Personal information
- Born: 5 September 1992 (age 33) Częstochowa, Poland

Chess career
- Country: Poland
- Title: Grandmaster (2020)
- FIDE rating: 2470 (July 2026)
- Peak rating: 2515 (January 2020)

= Maciej Klekowski =

Polish chess grandmaster (born 1992)

Maciej Klekowski (born 5 September 1992) is a Polish chess Grandmaster (GM) (2020).

== Biography ==
Maciej Klekowski took part in the finals of the Polish Youth Chess Championships many times in various age groups. He achieved the greatest success in 2008 in Łeba, where he won the bronze medal in U16 age group. In 2008, he shared second place (behind Mirosław Grabarczyk) in Open chess tournament in Kołobrzeg, he was also a participant in European Youth Chess Championship in U16 age group in Herceg Novi (27th place). In 2011, Maciej Klekowski won two national chess tournaments, held in Tarnowskie Góry and Chorzów. In 2012, he won the first place in the international chess tournament in Kraków, while in Bydgoszcz he won silver medal in the Polish Blitz Chess Championship. In 2019, Maciej Klekowski repeated this success. In 2014, he won the gold medal of the Polish Academic Chess Championship in Katowice.

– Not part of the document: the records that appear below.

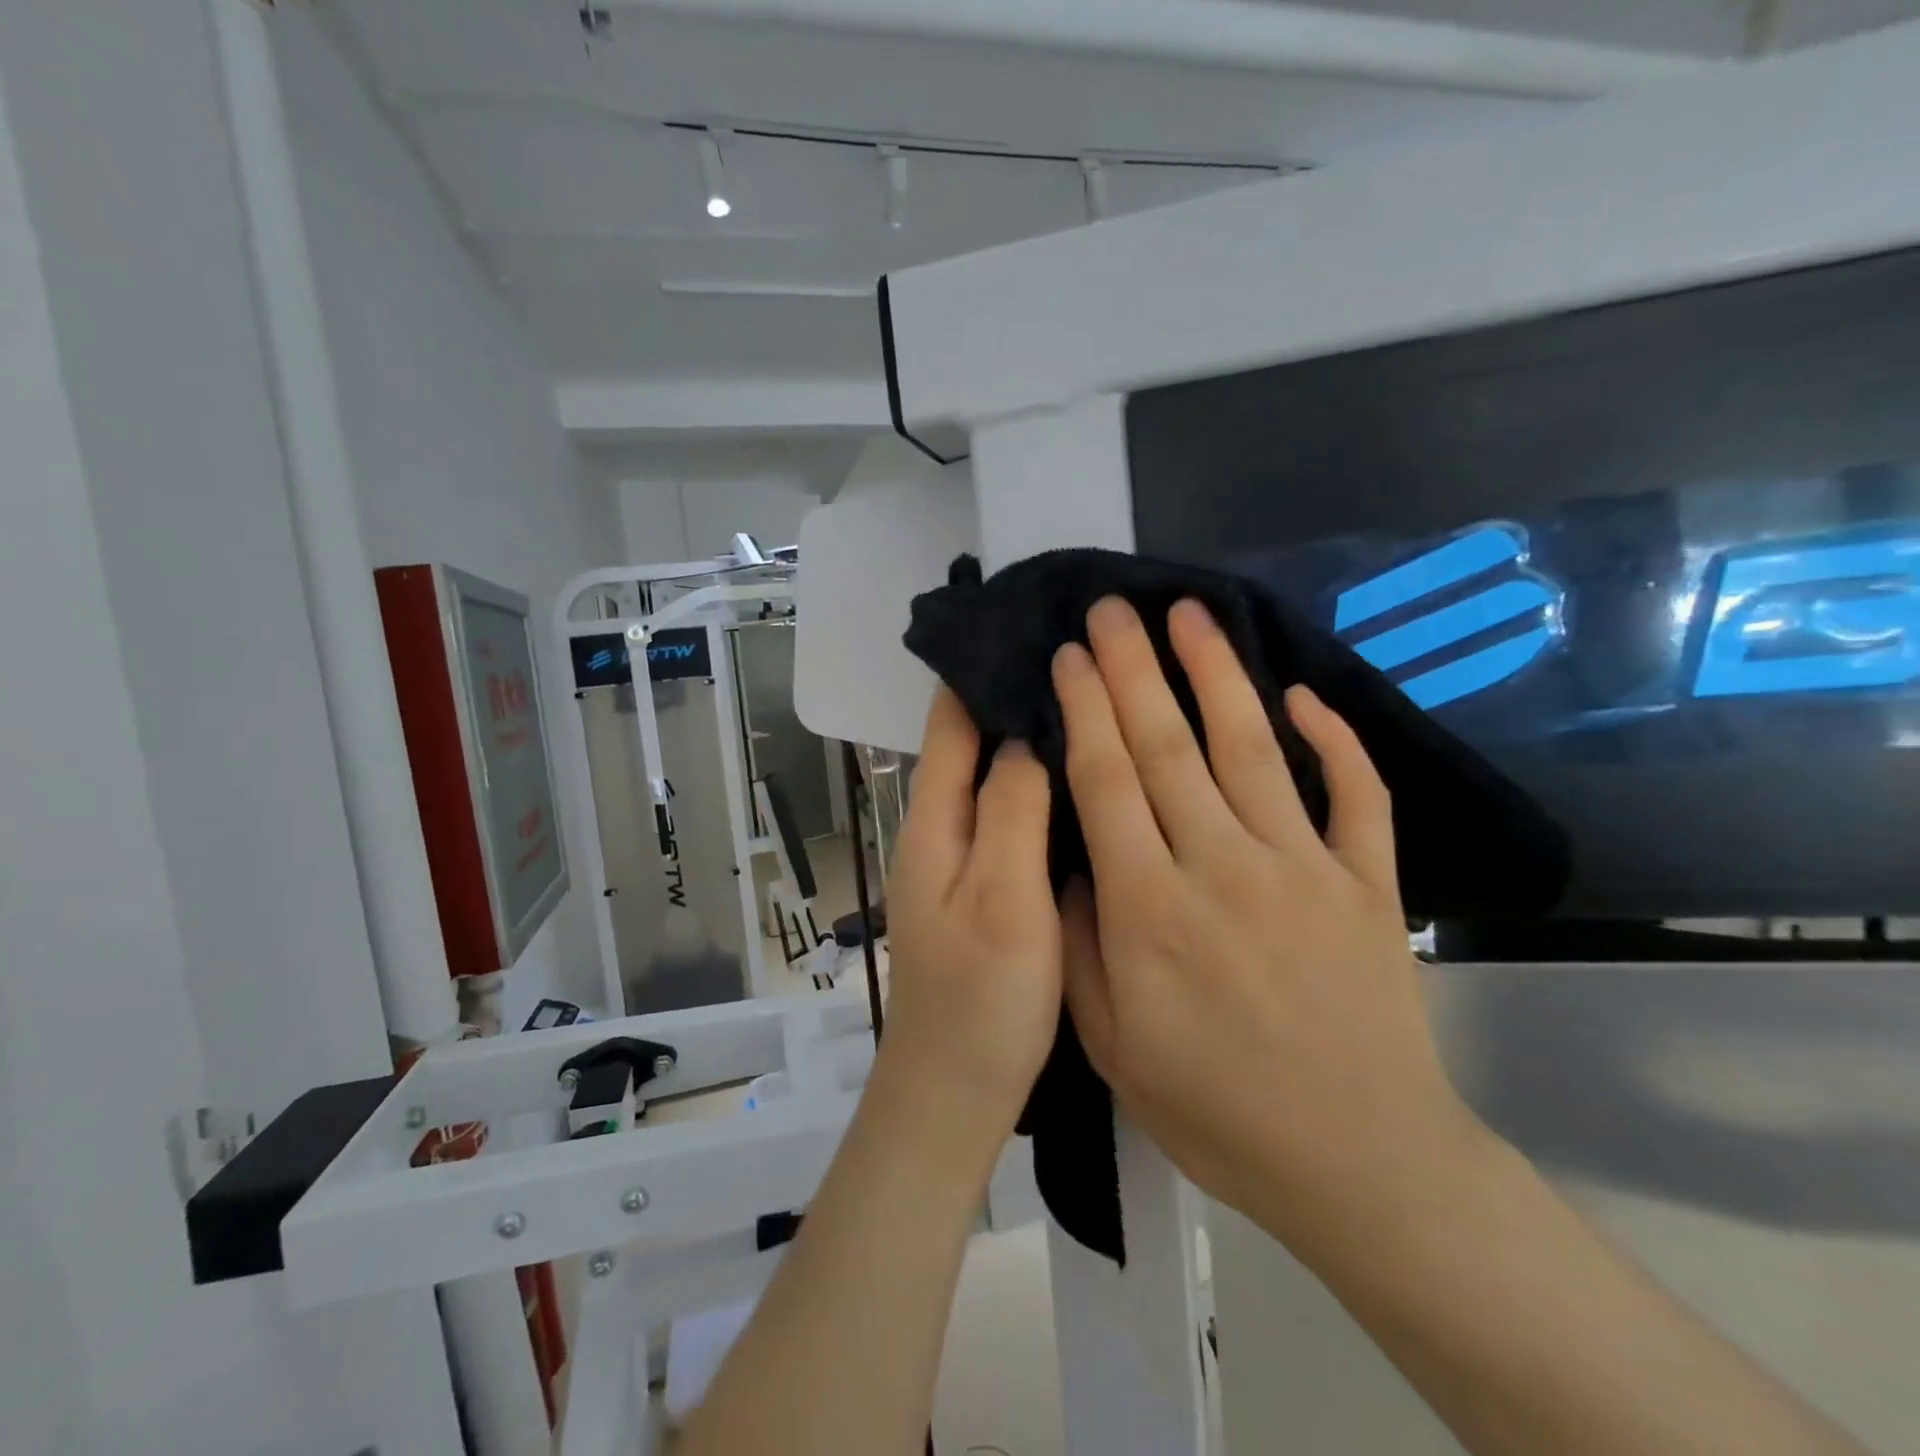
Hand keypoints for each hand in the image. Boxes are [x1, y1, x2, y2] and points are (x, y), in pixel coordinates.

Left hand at [880, 686, 1061, 1128]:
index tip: (1034, 628)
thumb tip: (1022, 735)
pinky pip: (1008, 820)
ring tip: (1091, 705)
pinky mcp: (983, 890)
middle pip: (970, 745)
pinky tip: (1080, 784)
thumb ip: (1010, 809)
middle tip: (1084, 660)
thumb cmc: (981, 999)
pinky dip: (1035, 790)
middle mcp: (938, 831)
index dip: (981, 671)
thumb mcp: (1003, 896)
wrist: (956, 1092)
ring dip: (1027, 743)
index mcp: (934, 822)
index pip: (949, 722)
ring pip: (992, 782)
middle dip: (1013, 699)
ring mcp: (960, 862)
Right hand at [1052, 597, 1482, 1249]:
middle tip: (1114, 608)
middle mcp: (1224, 868)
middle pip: (1169, 746)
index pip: (1108, 781)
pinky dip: (1333, 739)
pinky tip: (1304, 693)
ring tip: (1190, 614)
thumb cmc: (1218, 1111)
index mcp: (1152, 910)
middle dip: (1134, 668)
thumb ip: (1080, 945)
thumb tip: (1070, 861)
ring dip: (1217, 673)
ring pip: (1252, 748)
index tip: (1069, 655)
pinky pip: (1355, 794)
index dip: (1085, 709)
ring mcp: (1306, 869)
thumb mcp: (1112, 1046)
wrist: (1359, 1164)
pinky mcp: (1370, 884)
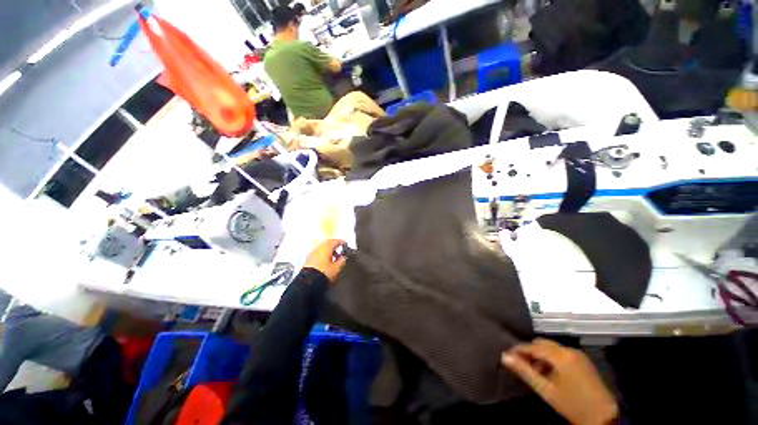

Maciej Klekowski has participated twice in the Polish Chess Championships, in which he won a silver medal in 2015.

In 2015, Maciej Klekowski was awarded the FIDE International Master (IM) title and received the FIDE Grandmaster (GM) title five years later. He achieved the highest rating in his career so far on January 1, 2015, with a rating of 2515.